Articles featuring rich imagery that are interesting and draw in the audience you’re trying to reach can resonate. For instance, posting a brief video about unique swag you created for a client and explaining how it helped the customer can garner positive attention. A woman finds the new dress line exciting to her, or a man sees the new shirts and ties available in new patterns and decides, “I need that”!! These are examples of “wants” in advertising. Digital advertising has near limitless bounds.
Another example of visual imagery is positive or negative visual images which resonate with the viewer or reader. For example, happy senior citizens who are active, having fun, in a large group of friends in a beautiful visual setting. What is the agency trying to cell? A cancer drug, heart medicine, or the like. Along with this example is not even selling a product, but a public service example, such as heart screening, driving properly and not under the influence, or requiring auto insurance. This an example of a “need” in advertising, causing viewers to decide to ask a doctor about the drug, or speak to her or him about a condition you’ve not discussed.
The third type of advertising plays on the viewers’ emotion. We all have seen the poor dogs shivering or the bravest of our country in need. You’re not buying anything except peace of mind, and spending money with the advertisers with organizations you feel make a difference in our society.
So back to the question at hand: is your agency succeeding with the money your spending with them?
An agency will need to rely on you to craft a sound strategy for your brand, based on facts, not wishful thinking and self-delusion. A carefully defined role of advertising in the marketing plan and precise communication objectives must be established for the advertising. What exactly do you want the advertising to convey and accomplish? Agencies are too often asked to create advertising in an informational vacuum. Once the strategy and positioning alternatives are identified and tested, the strategy should be locked down—and rarely changed thereafter.

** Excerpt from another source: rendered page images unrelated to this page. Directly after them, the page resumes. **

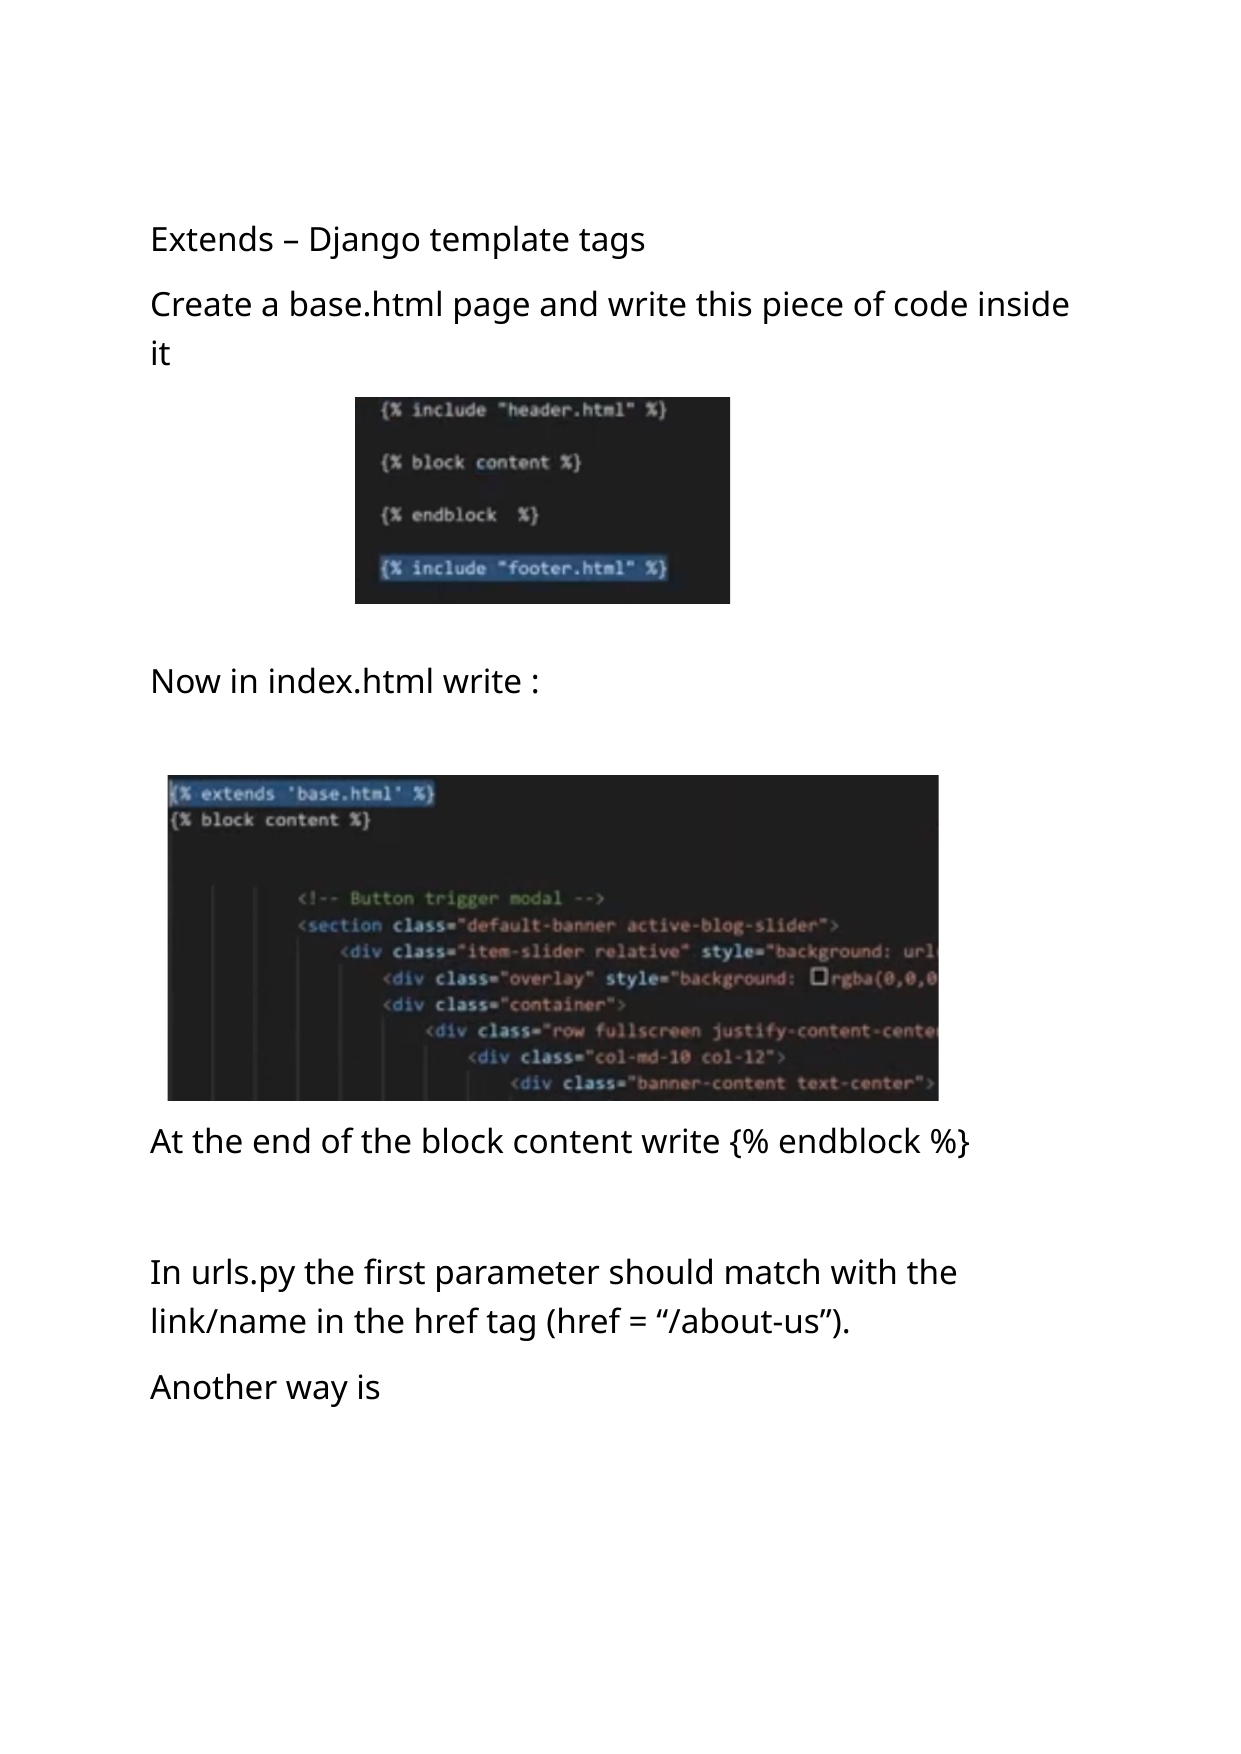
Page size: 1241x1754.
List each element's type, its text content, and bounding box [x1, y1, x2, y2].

text Now in index.html write : [150, 658, 1090, 704]
text Extends – Django template tags [150, 216, 1090, 261]
text At the end of the block content write {% endblock %} [150, 1118, 1090, 1163]
text Another way is [150, 1363, 1090, 1409]
text In urls.py the first parameter should match with the link/name in the href tag (href = “/about-us”). [150, 1249, 1090, 1343]
text Create a base.html page and write this piece of code inside it [150, 281, 1090, 376]
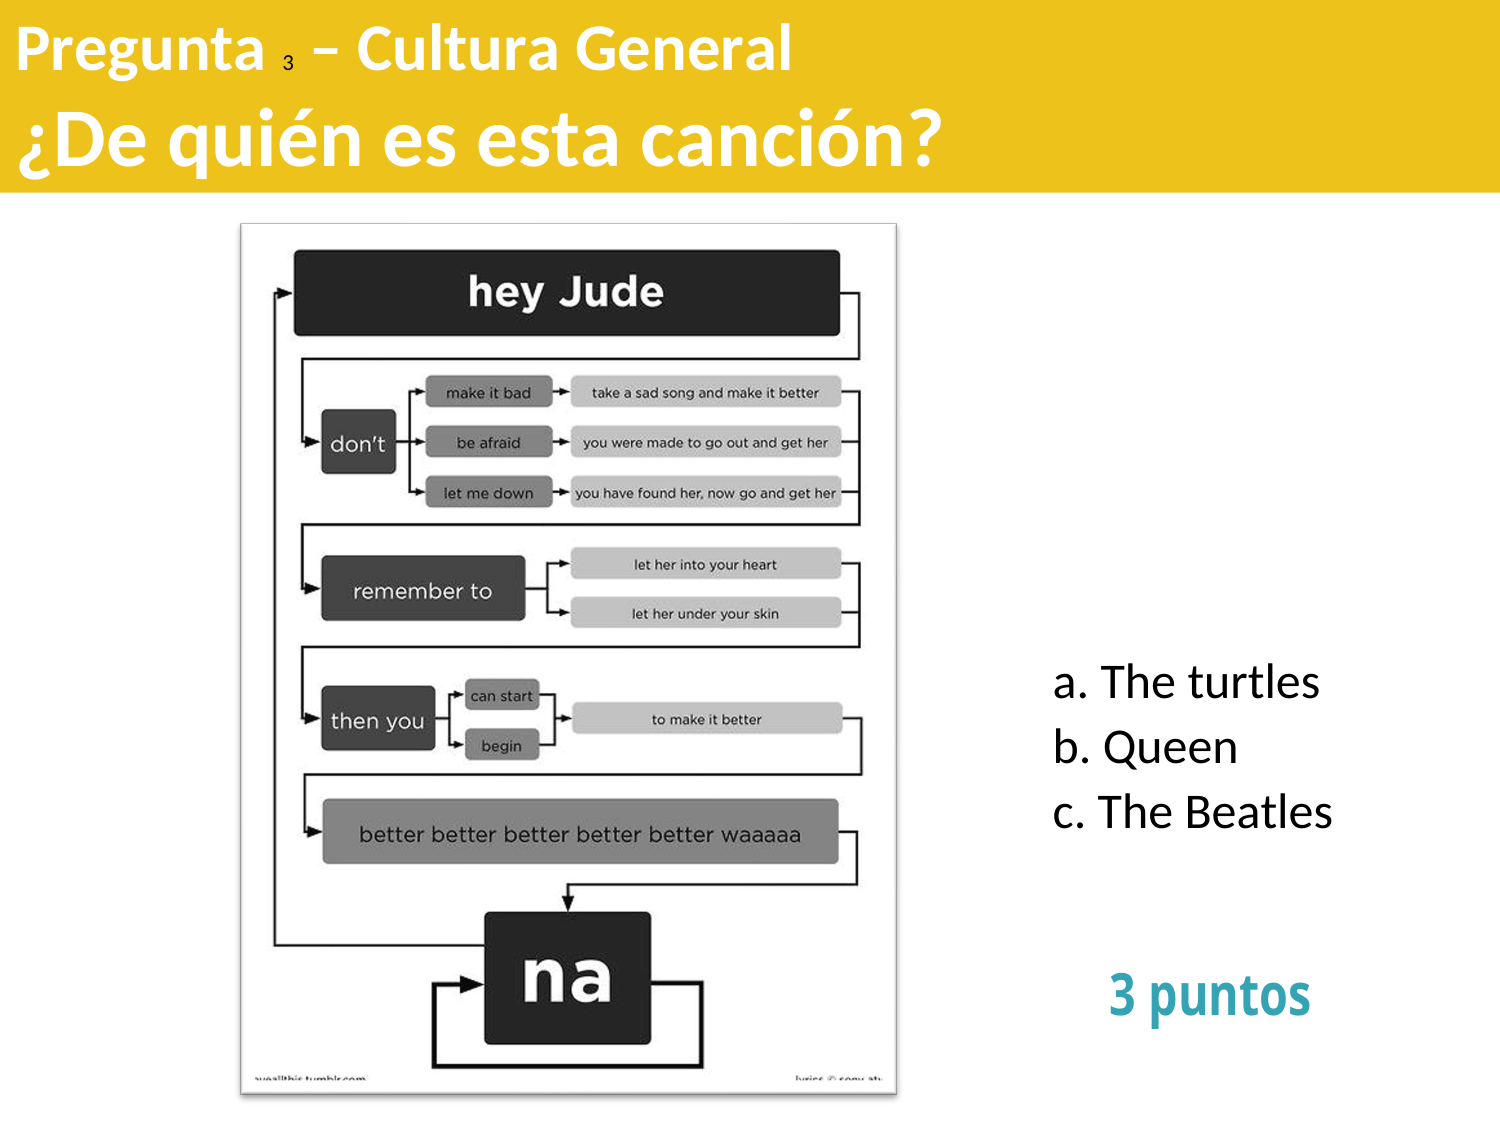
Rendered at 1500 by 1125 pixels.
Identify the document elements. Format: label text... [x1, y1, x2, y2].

As creative executions are developed against the strategy, each execution should be pretested among members of the target audience. The greater the number of executions tested, the more likely it is that great advertising will emerge. Testing the creative provides a reliable feedback loop that helps agency and client alike become smarter over time. Once a conceptual family of commercials is identified as the optimal campaign of the future, then the campaign should be locked down. Long-term continuity of an advertising message is essential to maximizing effectiveness- if the visual imagery is still relevant a month or year later. In the example above, to most people, cold, shivering dogs is a turn-off. Especially after years of the same exact advertisement.